The heart wall is formed from three layers of tissue that provide different functions. The external layer is the pericardium, which surrounds the heart and the roots of the aorta and pulmonary arterial trunk. It consists of two distinct layers: the outermost fibrous layer and serous layer beneath. The serous pericardium has a visceral layer, known as the epicardium, which surrounds the myocardium and doubles back on itself to form the parietal pericardium, which lines the tough, outer fibrous layer. The space between the two layers contains a small volume of fluid to reduce friction during myocardial contraction. The central, thickest layer of the heart wall is the myocardium. It contains clusters of cardiac muscle cells known as myocytes, each surrounded by connective tissue and a network of capillaries. The internal surface of the heart is lined with a single, continuous layer of endothelial cells known as the endocardium. This facilitates smooth blood flow through the chambers and across the valves and provides some protection from the formation of thrombi.

Cardiac output is the volume of blood ejected from the left ventricle (LV) in one minute, i.e. heart rate × stroke volume. It is approximately 4–7 L/min. The cardiac conduction system controls heart rate variability and co-ordinated systolic (contraction) and diastolic (relaxation and filling) activity of the cardiac chambers to maximise cardiac output.

The superior and inferior vena cava empty into the right atrium, enabling the return of deoxygenated blood to the heart. The coronary sinus, a large cardiac vein, also drains deoxygenated blood from the myocardium into the right atrium. The tricuspid valve opens to permit blood to enter the right ventricle (RV); atrial contraction provides extra force to expel blood from the chamber, known as the ‘atrial kick’, to optimise the end diastolic volume (EDV) of the ventricles.

During systole, the three papillary muscles in the RV contract, tightening the chordae tendineae, attached to the cusps of the tricuspid valve to ensure the valve leaflets remain closed, preventing regurgitation of blood into the right atrium. Pressure within the RV will rise until it exceeds the pressure within the pulmonary circulation beyond, forcing the pulmonary valve to open and blood to flow into the pulmonary arterial trunk. During ventricular diastole, the pulmonary arteries will rapidly recoil to enable blood to fall back towards the RV, closing the pulmonary valve.

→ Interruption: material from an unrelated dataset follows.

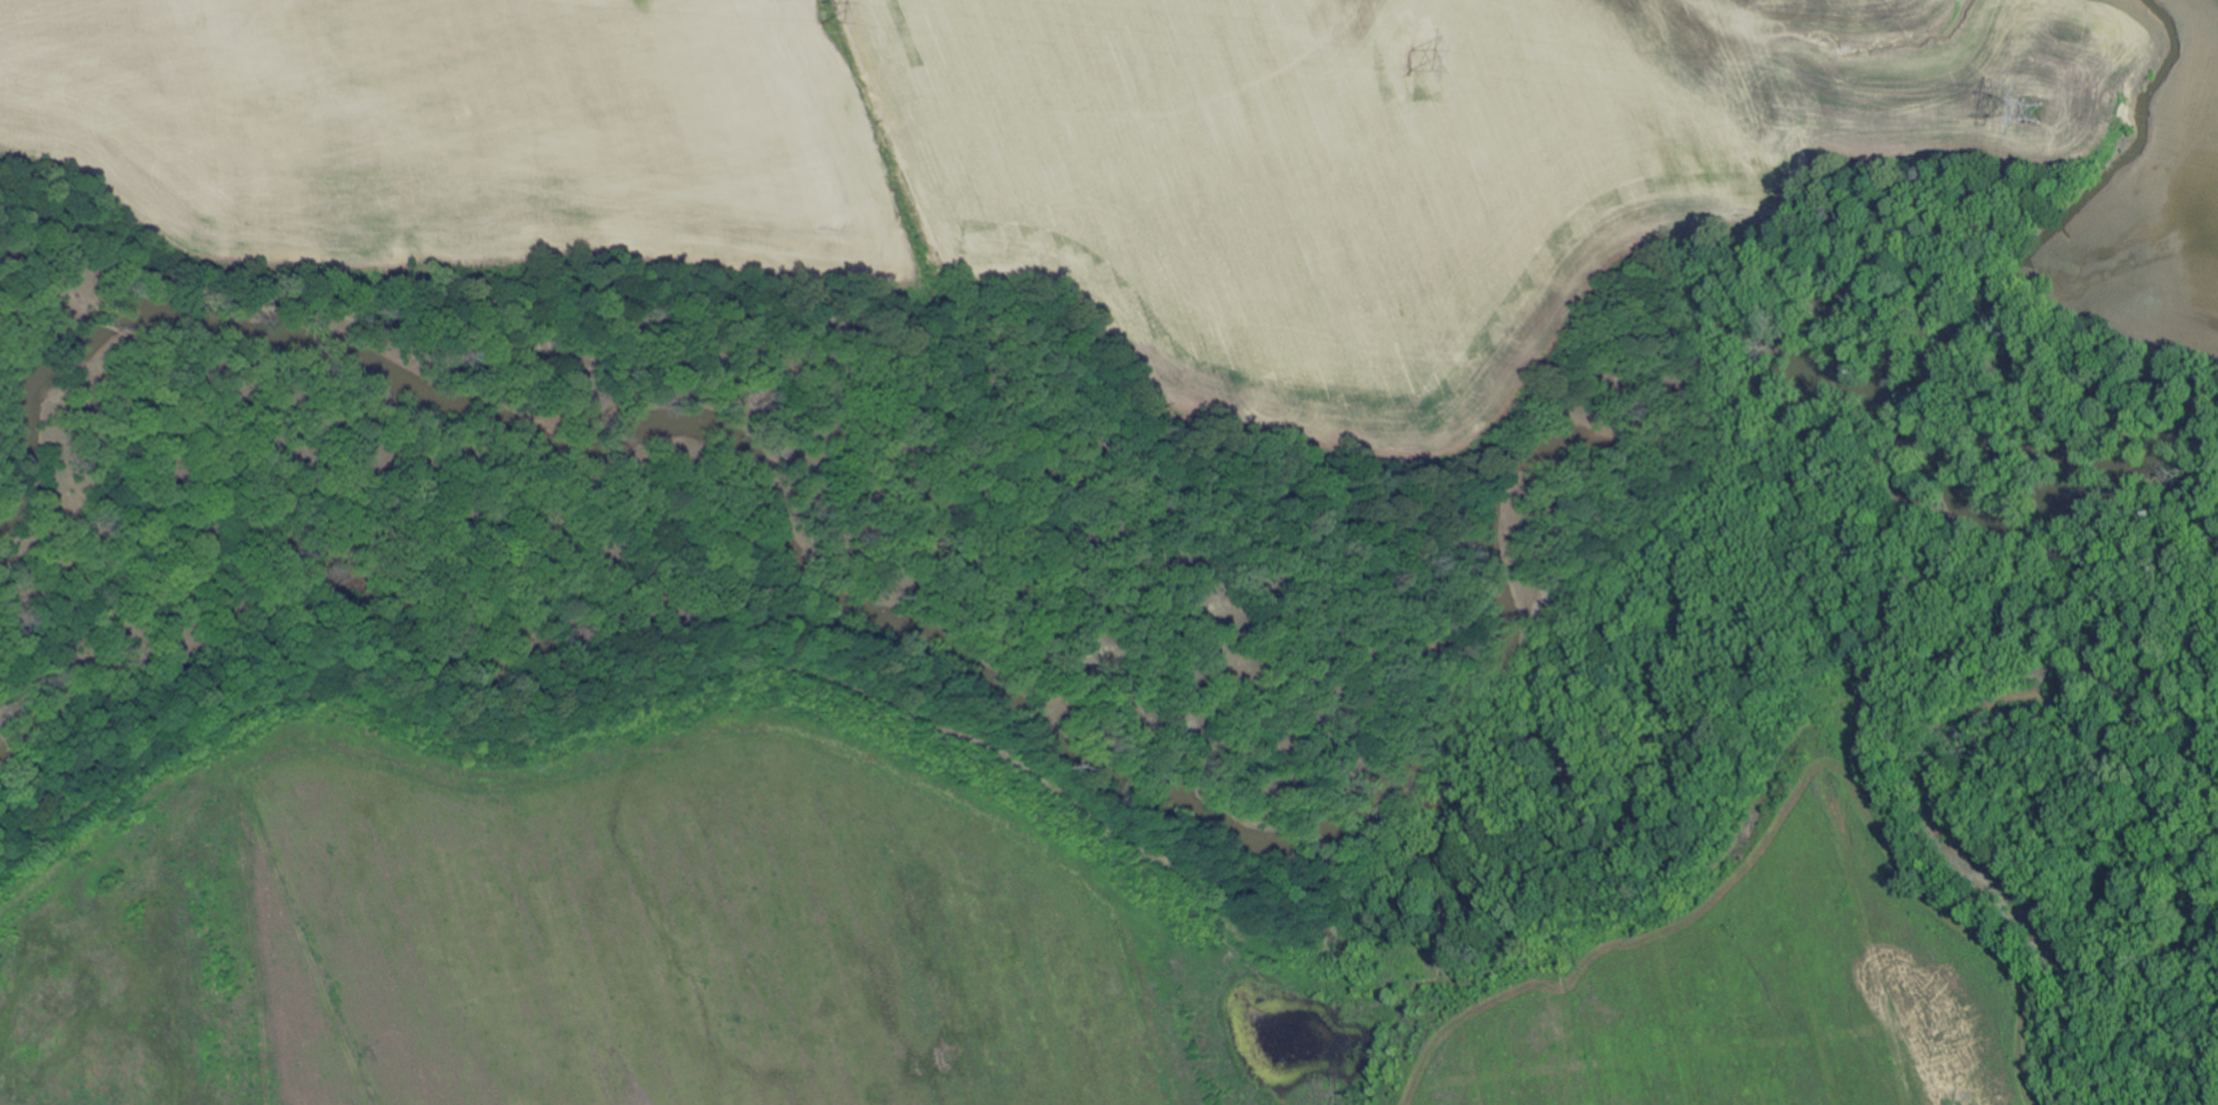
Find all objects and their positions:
power tower: (819, 13)
power tower: (1409, 61)
power tower: (2027, 111)
river: (1140, 777)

Having completed gaseous exchange within the alveoli and pulmonary capillaries, oxygenated blood returns to the left atrium via four pulmonary veins. The increase in pressure within the atrial chamber forces the mitral valve to open and ventricular filling to begin. During diastole, the ventricular myocytes will stretch to accommodate the volume of blood, which directly correlates with the force of contraction that occurs during systolic contraction (Frank Starling’s Law). The two papillary muscles contract first, once systole begins, tightening the chordae tendineae attached to the two cusps of the mitral valve to prevent regurgitation. The LV and septum then contract to increase the pressure (preload) within the LV. Once the preload pressure exceeds the pressure in the aorta beyond the aortic valve (afterload), blood will leave the LV, referred to as the stroke volume, crossing the aortic valve into the aorta to supply the arterial circulation. The term ‘ejection fraction’ refers to the stroke volume as a percentage of the left ventricular EDV (LVEDV), usually approximately 60–70% at rest. As systole ends, diastole begins again and a small volume of blood in the aorta will return towards the LV, closing the aortic valve cusps and simultaneously perfusing the coronary arteries originating at the aortic root.